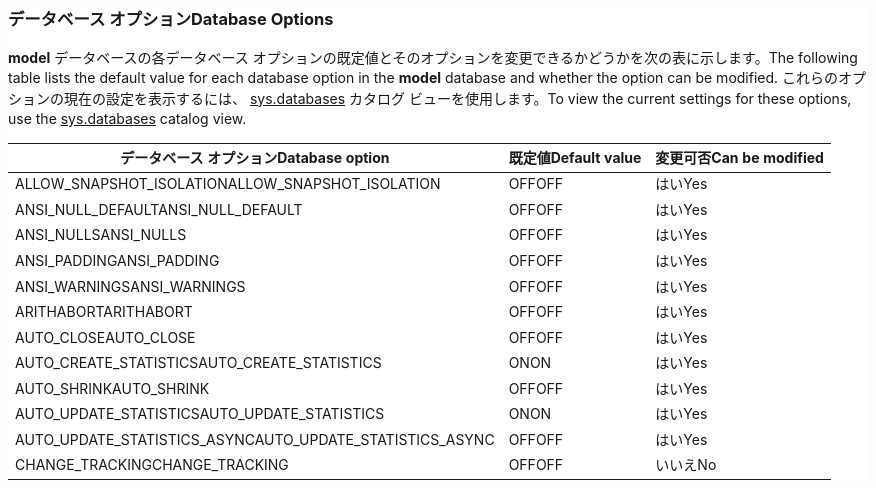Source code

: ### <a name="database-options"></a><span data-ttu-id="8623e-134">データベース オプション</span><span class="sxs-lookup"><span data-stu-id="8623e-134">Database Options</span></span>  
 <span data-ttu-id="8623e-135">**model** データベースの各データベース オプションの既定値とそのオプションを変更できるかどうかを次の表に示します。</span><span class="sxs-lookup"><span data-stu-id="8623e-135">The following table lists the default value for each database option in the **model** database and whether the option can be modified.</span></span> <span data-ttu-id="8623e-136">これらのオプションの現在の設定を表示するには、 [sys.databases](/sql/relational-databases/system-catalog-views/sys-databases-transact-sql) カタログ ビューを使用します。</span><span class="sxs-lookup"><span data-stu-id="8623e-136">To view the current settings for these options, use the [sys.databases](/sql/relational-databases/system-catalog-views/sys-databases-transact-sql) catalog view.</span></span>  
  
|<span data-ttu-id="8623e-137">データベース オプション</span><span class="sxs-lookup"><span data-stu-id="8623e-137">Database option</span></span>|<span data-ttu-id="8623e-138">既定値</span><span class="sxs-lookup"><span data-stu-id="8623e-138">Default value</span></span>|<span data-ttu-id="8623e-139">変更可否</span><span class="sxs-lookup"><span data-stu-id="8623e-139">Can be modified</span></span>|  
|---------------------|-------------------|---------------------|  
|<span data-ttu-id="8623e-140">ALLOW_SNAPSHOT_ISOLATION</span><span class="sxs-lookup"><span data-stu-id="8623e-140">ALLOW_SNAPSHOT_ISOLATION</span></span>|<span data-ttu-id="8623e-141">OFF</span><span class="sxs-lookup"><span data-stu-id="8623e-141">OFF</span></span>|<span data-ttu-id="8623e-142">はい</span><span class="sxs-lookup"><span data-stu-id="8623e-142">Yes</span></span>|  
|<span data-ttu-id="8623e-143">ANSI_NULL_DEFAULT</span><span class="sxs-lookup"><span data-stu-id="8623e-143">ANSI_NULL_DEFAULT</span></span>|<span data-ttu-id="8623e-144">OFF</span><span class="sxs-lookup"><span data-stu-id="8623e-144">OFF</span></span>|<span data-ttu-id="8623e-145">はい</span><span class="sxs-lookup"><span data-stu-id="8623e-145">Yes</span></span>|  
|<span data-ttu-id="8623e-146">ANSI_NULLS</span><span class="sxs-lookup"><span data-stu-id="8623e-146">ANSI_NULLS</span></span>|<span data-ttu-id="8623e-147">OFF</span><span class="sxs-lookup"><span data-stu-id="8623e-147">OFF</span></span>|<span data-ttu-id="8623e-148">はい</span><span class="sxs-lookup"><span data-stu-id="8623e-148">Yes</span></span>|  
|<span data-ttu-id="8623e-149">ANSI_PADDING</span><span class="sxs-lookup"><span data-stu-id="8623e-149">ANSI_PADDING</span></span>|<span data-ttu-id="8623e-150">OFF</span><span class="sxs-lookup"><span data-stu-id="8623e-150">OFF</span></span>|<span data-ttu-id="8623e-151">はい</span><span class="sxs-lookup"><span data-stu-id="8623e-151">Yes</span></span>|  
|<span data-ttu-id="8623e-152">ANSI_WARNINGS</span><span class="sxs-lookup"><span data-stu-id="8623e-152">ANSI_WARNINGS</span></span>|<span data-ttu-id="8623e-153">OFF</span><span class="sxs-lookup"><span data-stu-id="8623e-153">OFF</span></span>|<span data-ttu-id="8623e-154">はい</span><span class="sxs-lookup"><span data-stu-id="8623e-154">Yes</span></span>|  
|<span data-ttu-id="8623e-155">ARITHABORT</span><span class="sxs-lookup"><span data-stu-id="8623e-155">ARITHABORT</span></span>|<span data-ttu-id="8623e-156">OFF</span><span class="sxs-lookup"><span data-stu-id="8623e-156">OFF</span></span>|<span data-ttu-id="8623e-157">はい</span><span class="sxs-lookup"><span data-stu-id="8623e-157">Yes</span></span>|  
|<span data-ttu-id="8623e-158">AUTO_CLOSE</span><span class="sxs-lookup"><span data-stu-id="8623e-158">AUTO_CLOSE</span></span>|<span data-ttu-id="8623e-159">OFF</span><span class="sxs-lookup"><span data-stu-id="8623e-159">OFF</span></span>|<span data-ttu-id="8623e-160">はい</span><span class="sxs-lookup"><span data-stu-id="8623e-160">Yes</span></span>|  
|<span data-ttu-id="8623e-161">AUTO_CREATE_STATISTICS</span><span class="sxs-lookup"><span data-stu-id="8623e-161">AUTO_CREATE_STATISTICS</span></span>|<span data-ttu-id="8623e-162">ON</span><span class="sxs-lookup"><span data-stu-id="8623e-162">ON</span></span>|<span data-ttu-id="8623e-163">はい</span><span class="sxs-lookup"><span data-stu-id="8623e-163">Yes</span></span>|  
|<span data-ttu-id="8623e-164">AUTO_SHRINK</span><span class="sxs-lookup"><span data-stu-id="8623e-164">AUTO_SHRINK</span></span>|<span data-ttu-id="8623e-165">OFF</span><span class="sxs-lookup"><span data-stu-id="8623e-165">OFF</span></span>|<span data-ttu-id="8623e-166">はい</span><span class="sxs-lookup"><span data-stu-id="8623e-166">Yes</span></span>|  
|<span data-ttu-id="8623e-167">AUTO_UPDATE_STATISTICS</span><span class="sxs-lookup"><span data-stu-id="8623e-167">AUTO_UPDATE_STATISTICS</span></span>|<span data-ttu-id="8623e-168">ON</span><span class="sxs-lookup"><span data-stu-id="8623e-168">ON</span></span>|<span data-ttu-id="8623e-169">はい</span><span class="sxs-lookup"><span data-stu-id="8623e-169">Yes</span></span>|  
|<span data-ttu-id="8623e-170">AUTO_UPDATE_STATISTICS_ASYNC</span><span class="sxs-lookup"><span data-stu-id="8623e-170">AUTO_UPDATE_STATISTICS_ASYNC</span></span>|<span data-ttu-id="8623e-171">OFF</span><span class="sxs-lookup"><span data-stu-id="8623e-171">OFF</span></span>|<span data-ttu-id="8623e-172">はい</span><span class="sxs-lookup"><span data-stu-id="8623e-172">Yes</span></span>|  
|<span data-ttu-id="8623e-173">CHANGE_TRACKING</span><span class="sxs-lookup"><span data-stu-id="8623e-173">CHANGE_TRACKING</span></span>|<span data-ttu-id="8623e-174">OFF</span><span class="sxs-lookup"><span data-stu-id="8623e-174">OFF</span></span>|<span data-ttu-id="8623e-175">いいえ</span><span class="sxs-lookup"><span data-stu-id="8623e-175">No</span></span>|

...

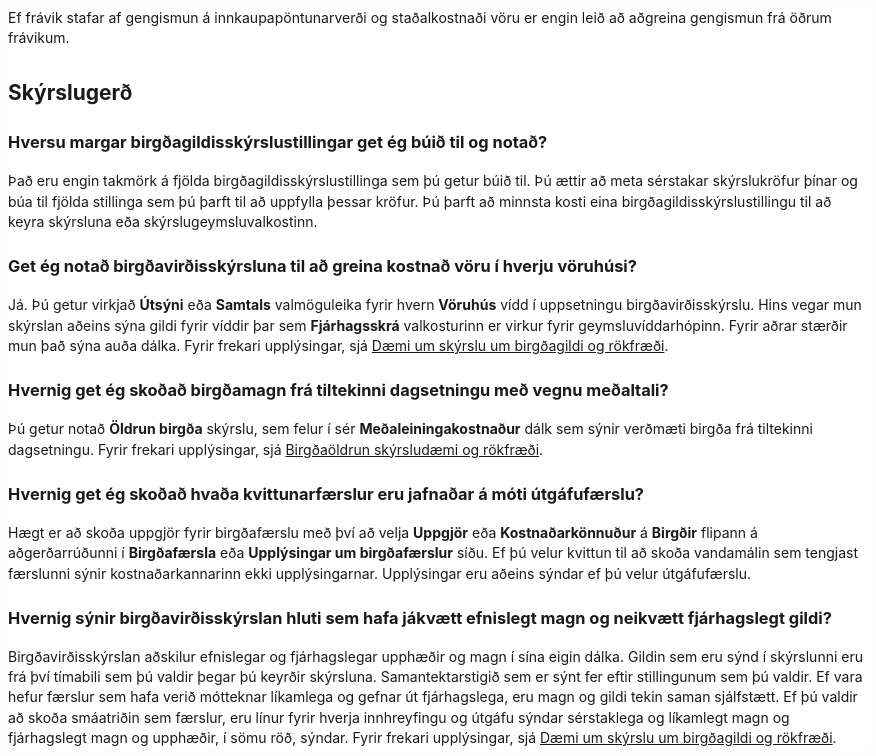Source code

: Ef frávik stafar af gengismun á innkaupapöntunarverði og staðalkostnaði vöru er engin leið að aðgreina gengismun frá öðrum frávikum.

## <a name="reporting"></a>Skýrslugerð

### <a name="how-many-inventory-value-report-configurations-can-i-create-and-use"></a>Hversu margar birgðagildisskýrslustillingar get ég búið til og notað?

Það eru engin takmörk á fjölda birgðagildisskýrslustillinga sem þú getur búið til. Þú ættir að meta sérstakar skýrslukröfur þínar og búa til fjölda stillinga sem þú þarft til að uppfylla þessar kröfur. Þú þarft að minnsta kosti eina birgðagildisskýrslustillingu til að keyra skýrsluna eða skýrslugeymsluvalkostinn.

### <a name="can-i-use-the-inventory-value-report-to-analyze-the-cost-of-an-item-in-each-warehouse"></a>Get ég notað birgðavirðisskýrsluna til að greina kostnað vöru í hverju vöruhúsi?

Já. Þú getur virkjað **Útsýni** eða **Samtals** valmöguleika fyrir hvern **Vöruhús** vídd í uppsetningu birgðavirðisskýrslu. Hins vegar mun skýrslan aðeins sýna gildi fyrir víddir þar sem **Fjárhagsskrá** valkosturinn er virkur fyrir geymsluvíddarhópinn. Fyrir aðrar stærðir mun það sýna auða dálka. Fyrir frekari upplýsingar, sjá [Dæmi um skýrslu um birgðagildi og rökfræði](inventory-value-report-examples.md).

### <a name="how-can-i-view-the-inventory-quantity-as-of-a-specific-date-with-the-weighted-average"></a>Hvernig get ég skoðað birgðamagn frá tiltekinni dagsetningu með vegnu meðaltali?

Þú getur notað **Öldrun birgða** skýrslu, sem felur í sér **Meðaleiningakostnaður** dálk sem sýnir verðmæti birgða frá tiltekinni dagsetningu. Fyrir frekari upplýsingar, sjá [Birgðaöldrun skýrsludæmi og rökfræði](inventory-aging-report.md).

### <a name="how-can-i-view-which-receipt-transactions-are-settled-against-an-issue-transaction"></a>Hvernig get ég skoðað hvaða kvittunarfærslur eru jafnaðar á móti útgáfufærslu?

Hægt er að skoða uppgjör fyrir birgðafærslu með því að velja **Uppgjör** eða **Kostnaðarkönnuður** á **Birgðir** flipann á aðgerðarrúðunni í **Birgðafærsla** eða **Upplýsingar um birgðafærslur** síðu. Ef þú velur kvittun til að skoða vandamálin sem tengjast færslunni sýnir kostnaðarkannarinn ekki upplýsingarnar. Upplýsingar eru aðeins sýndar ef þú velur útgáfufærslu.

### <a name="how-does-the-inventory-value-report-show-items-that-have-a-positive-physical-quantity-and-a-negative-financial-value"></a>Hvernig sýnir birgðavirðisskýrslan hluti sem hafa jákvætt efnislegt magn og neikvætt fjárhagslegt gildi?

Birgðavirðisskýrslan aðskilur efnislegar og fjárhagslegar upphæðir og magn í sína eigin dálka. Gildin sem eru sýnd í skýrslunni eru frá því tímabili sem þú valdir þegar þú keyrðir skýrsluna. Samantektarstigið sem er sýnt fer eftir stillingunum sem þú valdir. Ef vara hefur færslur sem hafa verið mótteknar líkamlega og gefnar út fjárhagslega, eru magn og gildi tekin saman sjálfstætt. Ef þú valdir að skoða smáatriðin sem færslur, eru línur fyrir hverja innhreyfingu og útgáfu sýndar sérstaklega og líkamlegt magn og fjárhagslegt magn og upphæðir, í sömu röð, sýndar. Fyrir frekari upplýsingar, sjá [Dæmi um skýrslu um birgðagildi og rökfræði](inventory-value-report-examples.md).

Aim of the exercise
Each line above from the one with "Hægt er að skoða" up to and including the one with "Birgðavirðisskýrslan aðskilur efnislegar" must be set down exactly, and no line outside that span may appear.

Task solution
Hægt er að skoða uppgjör fyrir birgðafærslu með því að velja **Uppgjör** eða **Kostnaðarkönnuður** á **Birgðir** flipann á aðgerðarrúðunni í **Birgðafærsla** eða **Upplýsingar um birgðafærslur** síðu. Ef þú velur kvittun til að skoða vandamálin sem tengjast færslunni sýnir kostnaðarkannarinn ekki upplýsingarnar. Upplýsingar eru aðeins sýndar ef þú velur útgáfufærslu.

### <a name="how-does-the-inventory-value-report-show-items-that-have-a-positive-physical-quantity-and-a-negative-financial-value"></a>Hvernig sýnir birgðavirðisskýrslan hluti sem hafa jákvætt efnislegt magn og neikvætt fjárhagslegt gildi?

Birgðavirðisskýrslan aðskilur efnislegar og fjárhagslegar upphæðir og magn í sína eigin dálka. Gildin sem eru sýnd í skýrslunni eru frá því tímabili sem þú valdir þegar þú keyrðir skýrsluna. Samantektarstigið sem er sýnt fer eftir stillingunum sem þú valdir. Ef vara hefur færslur sem hafa verið mótteknar líkamlega og gefnar út fjárhagslega, eru magn og gildi tekin saman sjálfstætt. Ef þú valdir að skoða smáatriðin sem færslur, eru línur fyrir hverja innhreyfingu og útgáfu sýndar sérstaklega og líkamlegt magn og fjárhagslegt magn og upphæðir, í sömu röð, sýndar. Fyrir frekari upplýsingar, sjá [Dæmi um skýrslu um birgðagildi og rökfræði](inventory-value-report-examples.md).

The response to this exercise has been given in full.